The young Devil Dog’s early career was typically heterogeneous, with stints at Fort Benning, Georgia; the facility later known as Camp Lejeune, North Carolina; Quantico, the crossroads of the corps; aboard USS Augusta ; and even in China, commanding a marine detachment in Beijing and later in Shanghai.

Puller’s experiences and acumen led to promotions and command of the First Battalion, Seventh Marines, (the “1/7”) of the First Marine Division, by which time the United States had entered the Second World War.

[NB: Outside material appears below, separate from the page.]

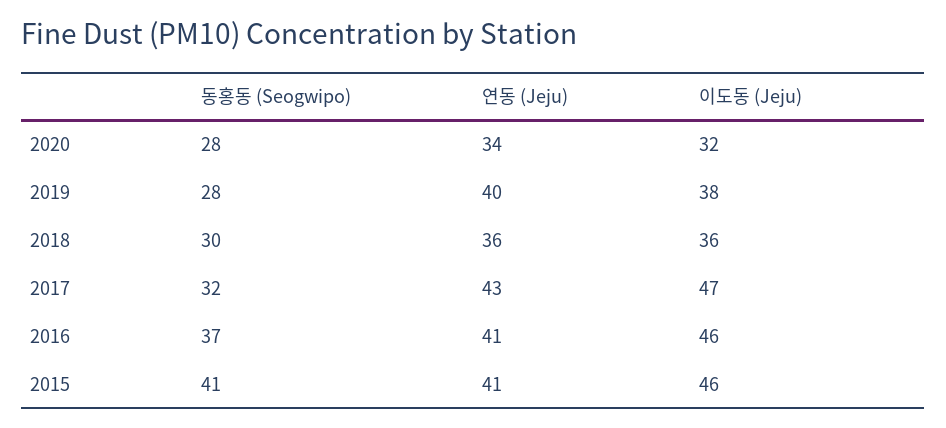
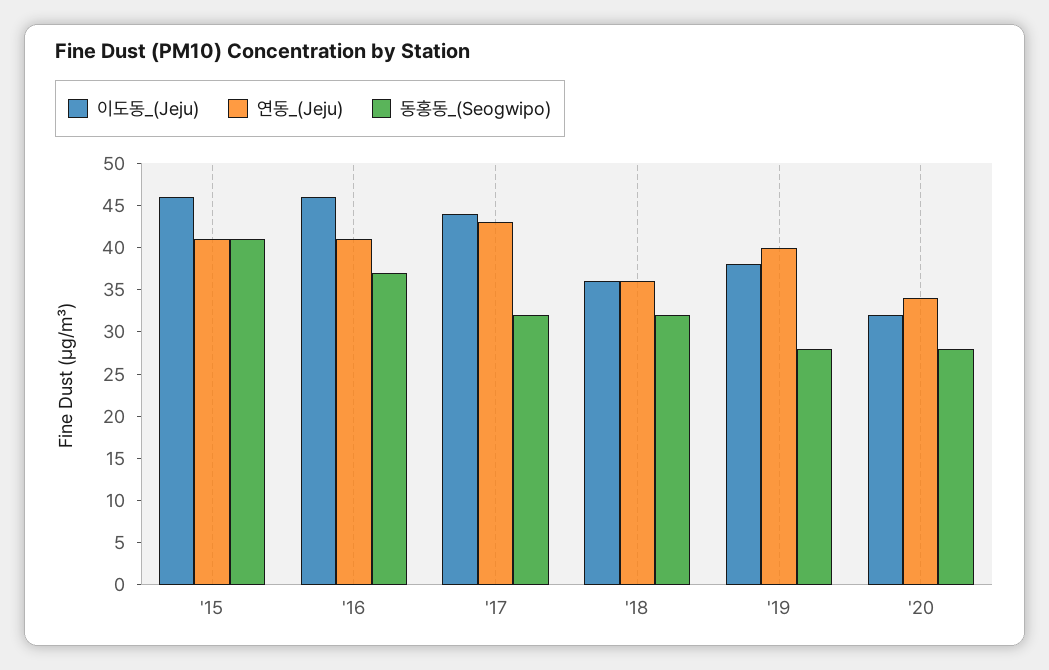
동홍동 (Seogwipo), 2018: 30 -> 32
이도동 (Jeju), 2017: 47 -> 44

The year after the attack on Pearl Harbor, where he had served before the war, Chesty’s actions led to the rescue of three companies surrounded by Japanese forces along the Matanikau River on Guadalcanal. He called in fire from offshore vessels, which allowed smaller craft to approach the shore for an amphibious evacuation of the units trapped behind enemy lines. This action earned him a Bronze Star. But yet to come was his greatest feat, an act of bravery against seemingly insurmountable odds, for which a third Navy Star was pinned to that formidable chest. More importantly, the outcome of that battle turned the tide of the war in the Pacific in the favor of America.

At this point, it is important to remember whom we were fighting in the Pacific. When we think of World War II, we usually think about the European theater. Its hold on our imagination is no doubt the result of the horrifying evil of the Nazi regime and the spectacular allied invasion on D-Day—the largest combined arms invasion in human history—which launched the final drive to victory.

But the Pacific theater and our imperial Asian enemy were as much a part of America’s war experience as the battlefields of Europe. And, of course, the blow that brought the hostilities there to an end—the atomic bombing of Hiroshima and Nagasaki—marked the beginning of a new epoch.

The Pacific theater and our Asian foe were horrific. The inhumanity of Tojo’s forces—thousands of prisoners of war brutalized in the Bataan Death March, human experimentation and biological weapons research on live subjects by military Unit 731, thousands of civilians and POWs worked and starved to death on the Burma Railway, the torture of prisoners and the wanton execution of captured airmen in contravention of the Hague Convention and the laws of war—was exceeded only by the executor’s of Hitler’s “Final Solution.”

This was the savage foe that the now Lieutenant Colonel Puller faced down during the strategically pivotal battle for Henderson Field.

By the end of October 1942, the situation on Guadalcanal had swung back and forth repeatedly, with the situation no longer looking good for US forces. In early August they had taken Henderson Field, a critically important airfield now protected by Puller’s men, a sole battalion of the First Marine Division. But the Japanese wanted it, and they had the forces to take it. The order was given to the Imperial Sendai Division to destroy the Americans and take and hold the airfield.

Short on food and water, menaced by malaria, and exhausted from building defensive redoubts around the airfield, the 1/7 was stretched thin by the night of October 24. Dozens of men had already been lost in ninety minutes of long-range shelling from the fourteen-inch guns of the Japanese battleships Haruna and Kongo and Japanese aerial bombardments. The 1/7, moreover, had no organic reserve element in case it was overrun. But Colonel Puller was most definitely in charge.